Serge Ginger : Fondateur de l'Ecole Parisienne de Gestalt. Je voulais vous poser la question complémentaire, c'est-à-dire qui connaissez-vous en Amérique qui développe vos idées. Parce que j'ai retenu notamment dans vos écrits plusieurs thèmes, l'implication contrôlée dont on a parlé tout à l'heure, l'exploitation thérapeutique du contre-transfert, ce qui ce passe entre le client et moi, ici et maintenant pendant la séance, avec même les temps de feed-back sur la séance en thérapie individuelle. J'ai retenu aussi le thème de la complémentarité de la thérapie de groupe et de la thérapie individuelle avec le même psychothérapeute de la même équipe, etc, beaucoup de choses que nous pratiquons justement à l’EPG depuis 30 ans, mais que je n'ai pas lues dans d'autres ouvrages américains. Donc ma question c'est : Aux Etats-Unis quel autre auteur développe ces idées là? Qui sont en fait répandues dans le milieu gestaltiste français et pas uniquement gestaltiste et dans le milieu humaniste existentiel, aussi en analyse transactionnelle, et en approche rogérienne, la France étant pétrie d'une synthèse entre la psychanalyse européenne et l'approche humaniste existentielle américaine.
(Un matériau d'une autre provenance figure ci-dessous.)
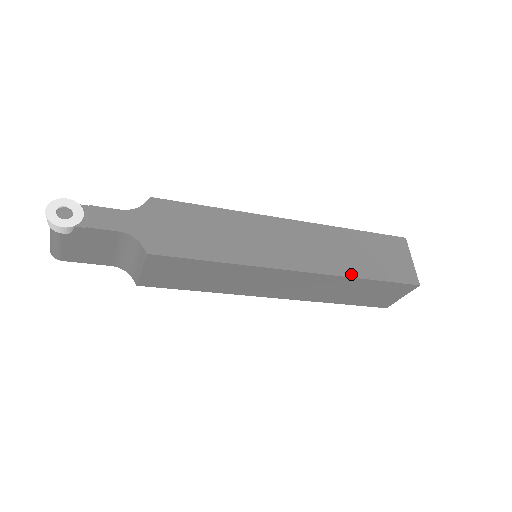
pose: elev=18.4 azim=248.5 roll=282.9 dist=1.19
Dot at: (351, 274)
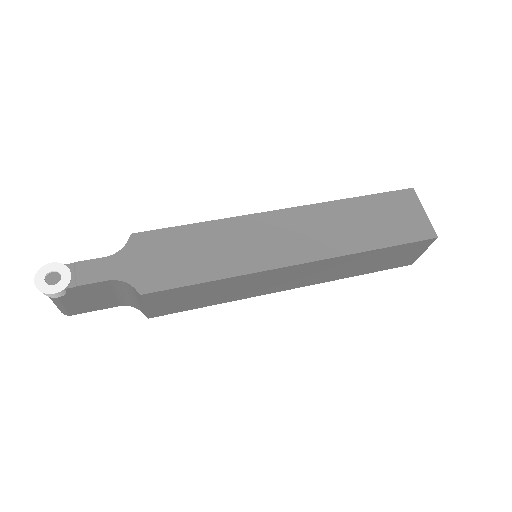
Dot at: (357, 249)
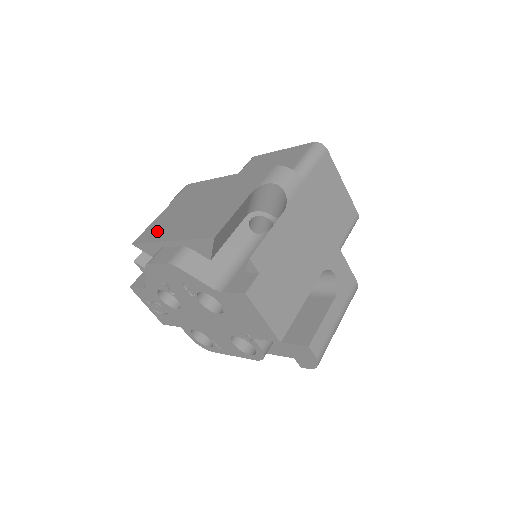
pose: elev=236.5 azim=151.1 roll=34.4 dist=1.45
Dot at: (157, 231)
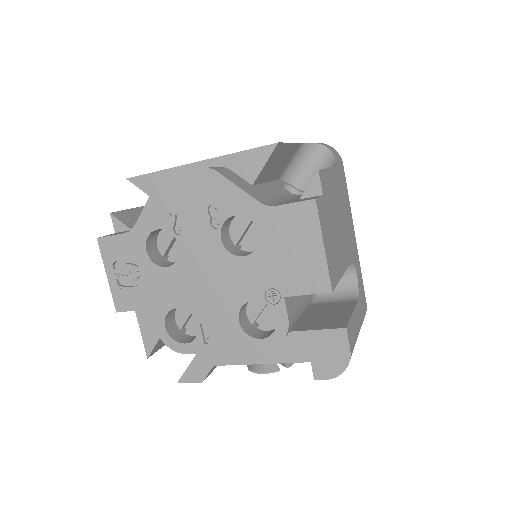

I.D.Y. : En fait je n'ai jamais considéré la thérapie existentialiste comme étant une école particulière de psychothérapie. Je pense que les thérapeutes devraient être formés à toutes les approches de traitements, y compris l'analyse, la gestalt, même l'approche comportementaliste pour certains, de plus le thérapeute devra avoir une sensibilité pour les questions existentielles. Les questions existentielles sont importantes pour certaines personnes en thérapie, pas pour d'autres, ou certaines étapes de la thérapie et pas d'autres. Ayant dis cela, je voudrais affiner d'avantage cette affirmation. Comme vous le savez tous, en fait la thérapie se compose d'idées puissantes et de la relation, c'est les deux outils principaux que nous aillions. Pourquoi, si vous regardez comment je mène mes thérapies, il se peut que pendant plusieurs mois, je ne fasse aucun commentaire par rapport aux questions existentielles. Sachez-si vous regardez les idées ou le contenu. Mais si vous regardez la relation que j'ai avec le malade, vous verrez en fait, que tout est imprégné des idées existentielles. Je pense très fortement en fait que mes patients et moi-même nous sommes vraiment confrontés à la vie en tant qu'être fini, dans la finitude. Et donc je ne pense pas que j'ai là devant moi un malade avec un problème particulier et que moi je suis le guérisseur qui n'a pas ce problème. J'aimerais trouver un terme bien meilleur en fait que "patient"/"thérapeute". Et une meilleure façon de le regarder cela serait des co-voyageurs ou des compagnons de route. Schopenhauer a utilisé les mots de compagnons de souffrance. Je pense que ce sont des idées très courantes dans vos travaux de gestalt. On vient de me donner le livre de Serge et celui de Gonzague, et je vois ces idées qui sont reflétées dans leurs œuvres de la même façon. J'aime la métaphore, que nous somme en voyage avec le patient, et que nous sommes leur guide. C'est une réponse très longue que je donne, mais en fait ce que je veux trouver, c'est des thérapeutes qui sont vraiment très formés pour leur donner une vision existentielle de l'humain.
Ta question aussi tournait autour de l'implication contrôlée et comment le thérapeute se dévoile, comme vous le voyez avec Marc et beaucoup d'autres histoires que j'ai écrites, je me révèle beaucoup. Il n'y pas autre chose que je puisse dire à un thérapeute américain pour le déstabiliser. Peut-être cela va vous aider, si je vous parle des différents types d'implication et de dévoilement. Je pense souvent à trois champs différents de dévoilement : ce que je révèle autour des mécanismes de la thérapie au patient, cela serait un des champs, ce que je révèle de mes sentiments dans l'ici et maintenant dans la séance de thérapie, et troisièmement ce que vous allez révéler de votre vie personnelle passée ou présente.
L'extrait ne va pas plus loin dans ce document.